The FTSE 100 is the UK’s largest stock market index. The blue-chip Footsie, created in 1984, tracks the value of 101 of London’s largest companies (one firm has dual-listed shares). Today, the index accounts for the vast majority — roughly four-fifths (80%) — of London’s total market capitalisation.
The FTSE 100: a flop between 2000 and 2021
Launched with an initial starting value of 1,000 points, the FTSE 100 stands at 7,024.35 points as I write late on Friday afternoon. In other words, it has grown to roughly seven times its original worth over 37.5 years. That equates to a CAGR (compound average growth rate) of roughly 5.3% a year. That’s not great, but it’s also not grim. Furthermore, this excludes dividends, which play a big role in the FTSE 100’s total return. Adding in yearly dividends of, say, 4% would bump up the Footsie’s return to a respectable 9.3% a year since 1984.
Now for the bad news. Since Millennium Eve (31 December 1999), the FTSE 100 has essentially gone nowhere. Thus, the index’s greatest returns came in the first 16 years of its existence. That’s because it has traced out a giant W-shape over the past two decades. The first downward leg of my ‘Big W’ happened between December 1999 and March 2003. During this time, the index collapsed by more than half (-52.6%). It crashed from a closing high of 6,930.2 points at end-1999 to a closing low of 3,287 on 12 March 2003.

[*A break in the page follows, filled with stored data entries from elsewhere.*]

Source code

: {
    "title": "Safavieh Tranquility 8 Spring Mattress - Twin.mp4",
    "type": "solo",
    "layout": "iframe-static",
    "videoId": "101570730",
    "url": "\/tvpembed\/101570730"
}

Then came the rebound leg, which lasted from 12 March 2003 to 15 June 2007. During this bull (rising) market, the FTSE 100 went from 3,287 to 6,732 points, more than doubling (+104.8%). The subsequent crash was during the global financial crisis of 2007-09. At its bottom, the Footsie hit 3,512 on 3 March 2009, crushed by almost half (-47.8%). And the final upwards leg of my Big W runs from March 2009 to the present day. However, this was interrupted by the market meltdown of spring 2020, followed by the index’s bounce-back.
That’s the past. I buy the Footsie’s future today
So, the FTSE 100 has added under 100 points from end-1999 to today. In other words, that’s a capital gain of 1.4% in almost 22 years. That is absolutely awful, making the Footsie an utter flop, dud, and dog in global terms. Hence, the 4% or so a year from yearly cash dividends has been the index’s main return during this century. By any standards, that’s a truly terrible reward for the risky business of investing in shares.
But when all’s said and done, I’m a pretty optimistic chap. When I look at the FTSE 100 today, I don’t see its troubled recent past. What I see is the potential of the index’s best businesses to produce future cash flows, profits, earnings per share, and dividends. Therefore, in terms of its historical returns and international comparisons, the UK’s main market index looks pretty cheap to me nowadays. When I review global markets, I see bubbles almost everywhere: in US stocks, property, bonds, and cryptocurrencies. But when I dig into the Footsie, I see pockets of value popping up left, right, and centre.
Finally, the FTSE 100 as a whole now trades on a forecast 2021 price-to-earnings ratio of 14.7 and an earnings yield of 6.8%. It also offers a forecast 2021 dividend yield of 3.9%. To me, that’s just too cheap right now. Thus, though I worry about the Delta coronavirus variant, slowing economic growth and rising inflation, I’d happily to buy the Footsie at current levels!